Source: EEWorld (http://bit.ly/2f71NRp)
In the case of portable devices, such as mobile phones where every inch counts, a thinner panel means more space for bigger battery and more memory. Combining the driver and touch into one simplifies interconnects, reduces the number of ICs, allows for a one-stop solution and cuts the bill of materials (BOM) and form factor. For a designer, it opens up many possibilities, including better response synchronization between touch and display and allowing for more advanced features.
The diagram below tracks the trend toward TDDI (represented in blue) versus an independent driver and touch IC. By 2017, 2/3 of smart phones panels will incorporate TDDI solutions.
Source: EEWorld (http://bit.ly/2f71NRp)
Non-volatile memory issues
One of the challenges in combining the two chips into one is the memory needed to store (sensor) user configuration codes and display calibration data.
Typically, touch sensor ICs are fabricated in the sensor voltage (SV) process. Because display ICs are high voltage (HV), integrated TDDI are also HV.
Current TDDI solutions require external flash because embedded non-volatile memory (eNVM) solutions are not available in the HV process. The ultimate solution would be to integrate the memory into the chip that would affect cost, performance, BOM, and offer smaller area with less passive components.

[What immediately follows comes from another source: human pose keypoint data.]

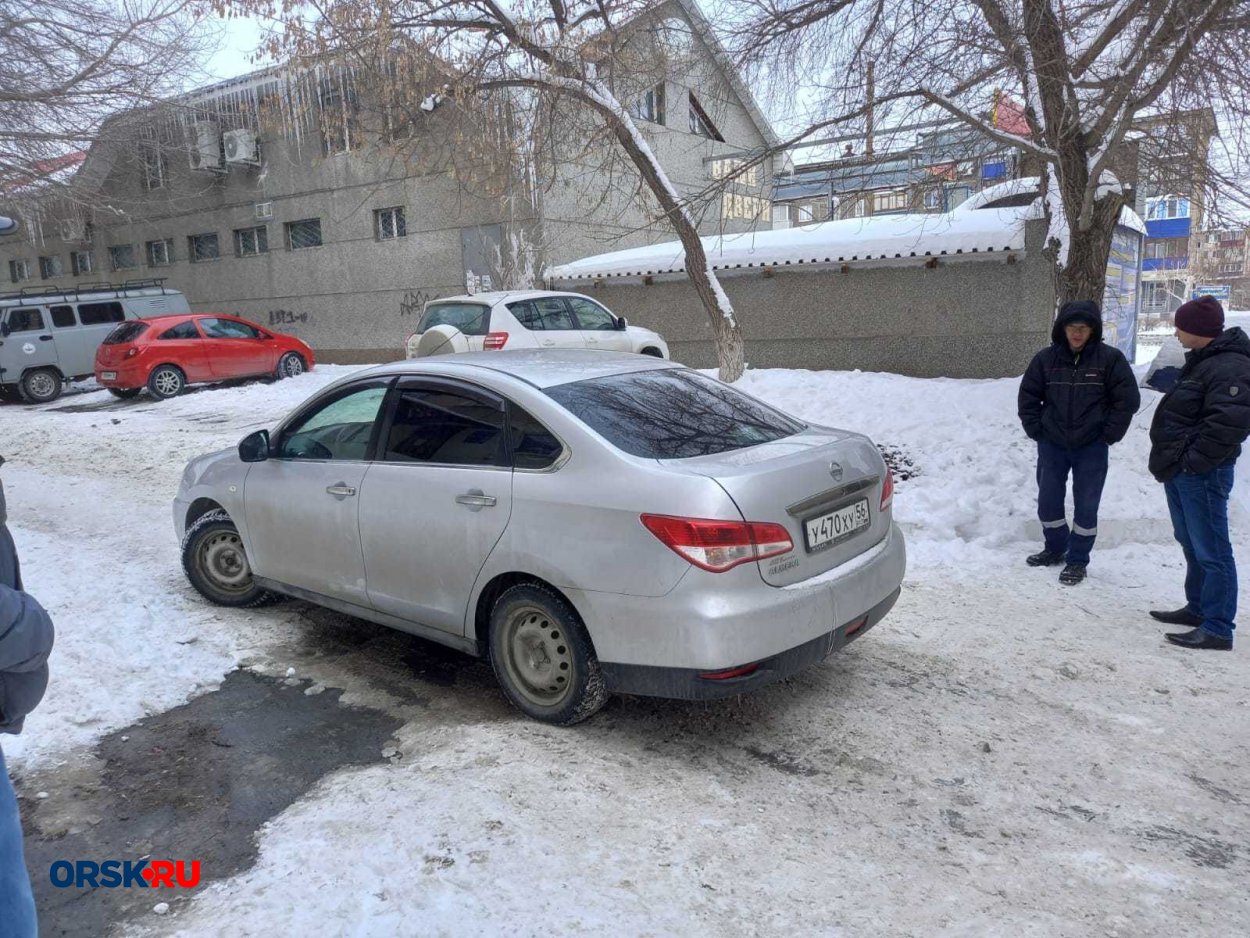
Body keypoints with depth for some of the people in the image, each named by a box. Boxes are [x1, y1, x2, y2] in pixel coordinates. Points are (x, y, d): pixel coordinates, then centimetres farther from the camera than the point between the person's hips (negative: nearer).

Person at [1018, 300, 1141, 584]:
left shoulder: (1110, 358, -8)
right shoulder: (1046, 359, -3)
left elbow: (1127, 399, -4)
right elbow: (1028, 397, 6)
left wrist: (1108, 435, -7)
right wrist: (1036, 430, -1)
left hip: (1091, 448, -2)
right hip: (1051, 445, 3)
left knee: (1086, 505, 4)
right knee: (1048, 501, 12)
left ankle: (1077, 560, 18)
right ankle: (1056, 548, 33)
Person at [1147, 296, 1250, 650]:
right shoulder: (1201, 360, 16)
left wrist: (1192, 461, -21)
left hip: (1201, 474, -11)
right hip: (1180, 471, 11)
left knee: (1210, 551, -5)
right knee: (1192, 545, 19)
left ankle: (1217, 628, 0)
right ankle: (1198, 608, 32)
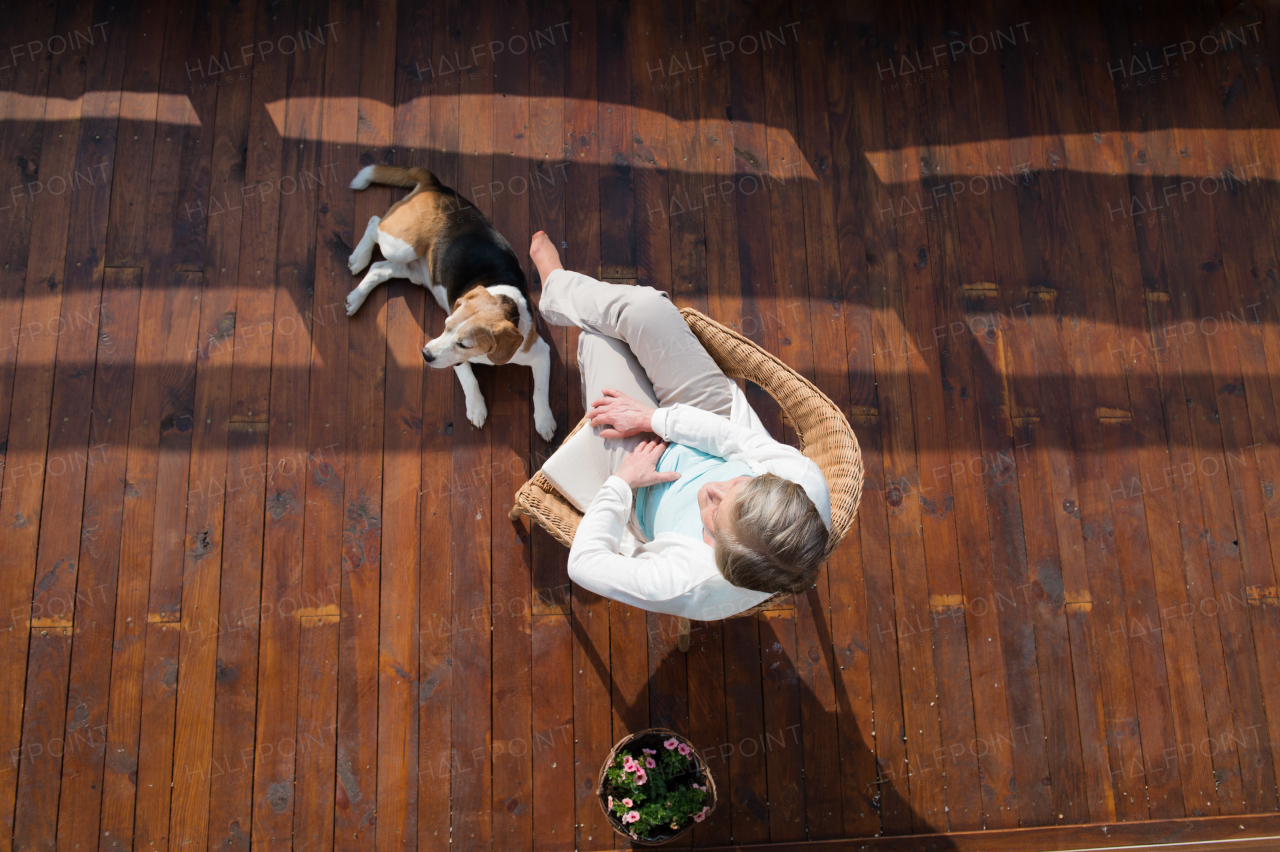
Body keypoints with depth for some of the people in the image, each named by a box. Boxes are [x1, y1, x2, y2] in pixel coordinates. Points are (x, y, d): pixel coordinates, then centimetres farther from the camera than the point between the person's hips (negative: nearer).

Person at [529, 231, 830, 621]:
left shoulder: (682, 585, -45)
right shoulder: (809, 485, -38)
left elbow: (583, 563, -31)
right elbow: (747, 438, -23)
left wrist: (620, 484, -23)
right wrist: (656, 418, -21)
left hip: (642, 467, -2)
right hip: (713, 424, 3)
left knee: (597, 337, 4)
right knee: (645, 307, -7)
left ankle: (556, 287, 46)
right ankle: (557, 287, 32)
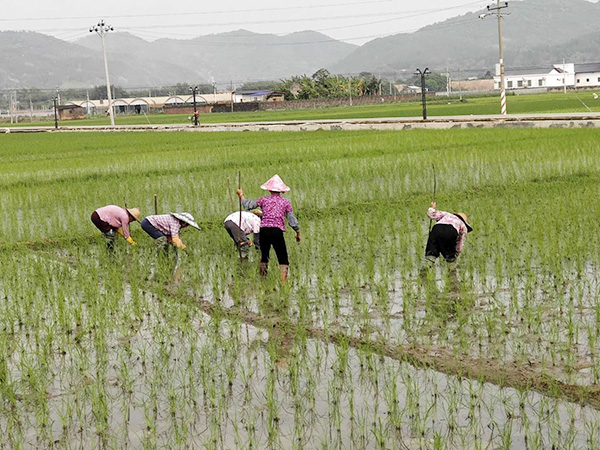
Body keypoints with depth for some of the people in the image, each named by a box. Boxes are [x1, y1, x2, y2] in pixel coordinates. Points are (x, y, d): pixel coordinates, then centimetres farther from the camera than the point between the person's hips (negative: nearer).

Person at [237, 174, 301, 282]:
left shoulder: (264, 199, 8)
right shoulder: (285, 202, 8)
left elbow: (248, 205, 11)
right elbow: (292, 221, 7)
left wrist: (241, 195, 27)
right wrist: (298, 233, 17)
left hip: (264, 230, 2)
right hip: (277, 231, -2)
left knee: (264, 256, 15)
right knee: (283, 259, 0)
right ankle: (283, 282, -12)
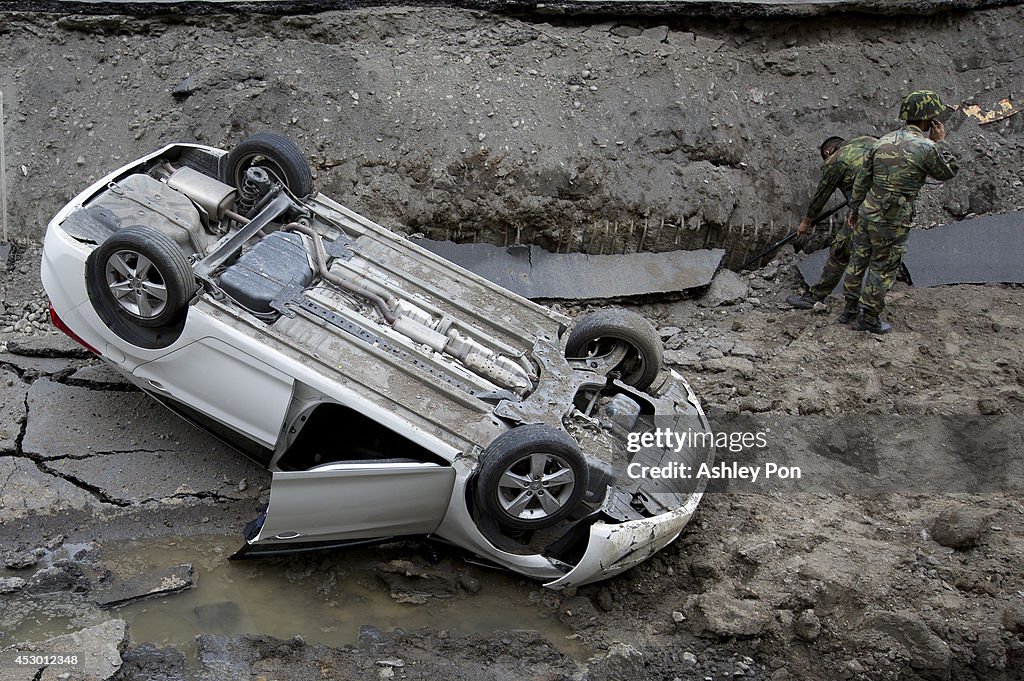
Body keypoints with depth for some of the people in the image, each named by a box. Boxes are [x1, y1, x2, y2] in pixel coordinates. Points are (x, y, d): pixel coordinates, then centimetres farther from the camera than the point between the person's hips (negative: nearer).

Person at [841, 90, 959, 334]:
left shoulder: (884, 141, 5)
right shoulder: (926, 148, -16)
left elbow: (862, 179, 10)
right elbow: (949, 172, 1)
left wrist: (855, 208, 20)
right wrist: (941, 142, 6)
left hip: (867, 212, 6)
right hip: (892, 221, -6)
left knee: (859, 258, 18)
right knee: (883, 268, 6)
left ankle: (850, 303, 33)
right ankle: (868, 317, 12)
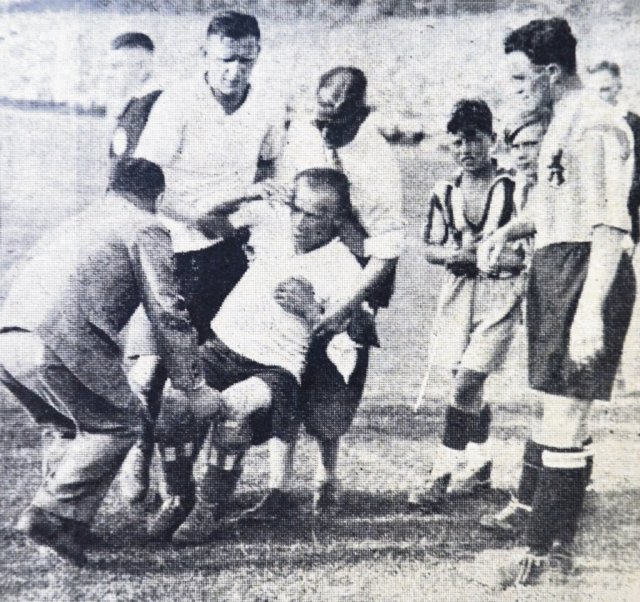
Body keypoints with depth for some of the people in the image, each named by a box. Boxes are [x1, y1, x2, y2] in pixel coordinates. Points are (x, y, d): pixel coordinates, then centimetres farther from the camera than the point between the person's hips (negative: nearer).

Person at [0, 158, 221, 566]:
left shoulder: (76, 222, 32)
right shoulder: (146, 228, 10)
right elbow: (169, 314, 2)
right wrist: (191, 387, 9)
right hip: (59, 343, -7)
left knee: (63, 426, 26)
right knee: (118, 425, 9)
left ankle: (66, 521, 17)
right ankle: (53, 512, -3)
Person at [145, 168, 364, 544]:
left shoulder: (344, 268, -4)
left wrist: (311, 309, -25)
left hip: (275, 369, -4)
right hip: (222, 346, 4)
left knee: (231, 406, -35)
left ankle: (211, 510, -12)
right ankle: (179, 498, -3)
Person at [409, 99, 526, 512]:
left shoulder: (515, 188, -5)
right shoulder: (444, 194, 8)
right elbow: (431, 249, 10)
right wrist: (457, 253, -9)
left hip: (500, 293, -5)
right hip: (459, 291, 5)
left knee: (466, 384, -13)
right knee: (468, 385, 14)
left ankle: (441, 478, -6)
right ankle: (480, 467, 32)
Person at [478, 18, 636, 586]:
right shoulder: (562, 122, 16)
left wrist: (590, 310, -27)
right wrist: (508, 231, 14)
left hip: (583, 272, -10)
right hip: (553, 268, 10)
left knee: (565, 415, -5)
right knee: (553, 405, 19)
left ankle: (550, 552, 5)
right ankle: (531, 508, 33)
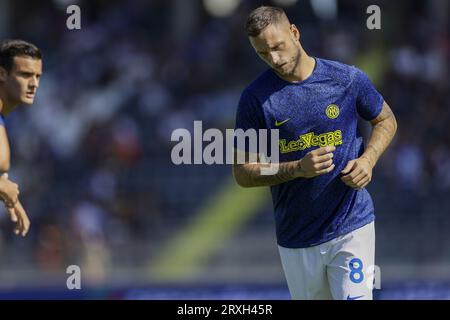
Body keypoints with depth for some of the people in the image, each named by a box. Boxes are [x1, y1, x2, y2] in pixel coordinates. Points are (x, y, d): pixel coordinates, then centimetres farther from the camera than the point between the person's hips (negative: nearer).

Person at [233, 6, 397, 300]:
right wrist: (298, 168, -19)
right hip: (296, 239, 1)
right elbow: (243, 173, -3)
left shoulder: (348, 79, -3)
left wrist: (368, 159, -6)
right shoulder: (255, 97, -4)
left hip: (352, 228, -1)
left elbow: (386, 121, 15)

Antifuse solution is considered a leading candidate for such topology. Antifuse technology is readily available and can be easily ported to the advanced HV process with the shortest qualification cycle. Readers may question whether embedded Flash, which allows many times update (erase/program), can be accommodated. For example, in Synaptics 40HV, the requirement is 40 banks of 8Kbit. It can be addressed by an antifuse solution because its bitcell area is small, allowing for the construction of the large density (up to Mbit, segmented for psudo-MTP) required in TDDI applications.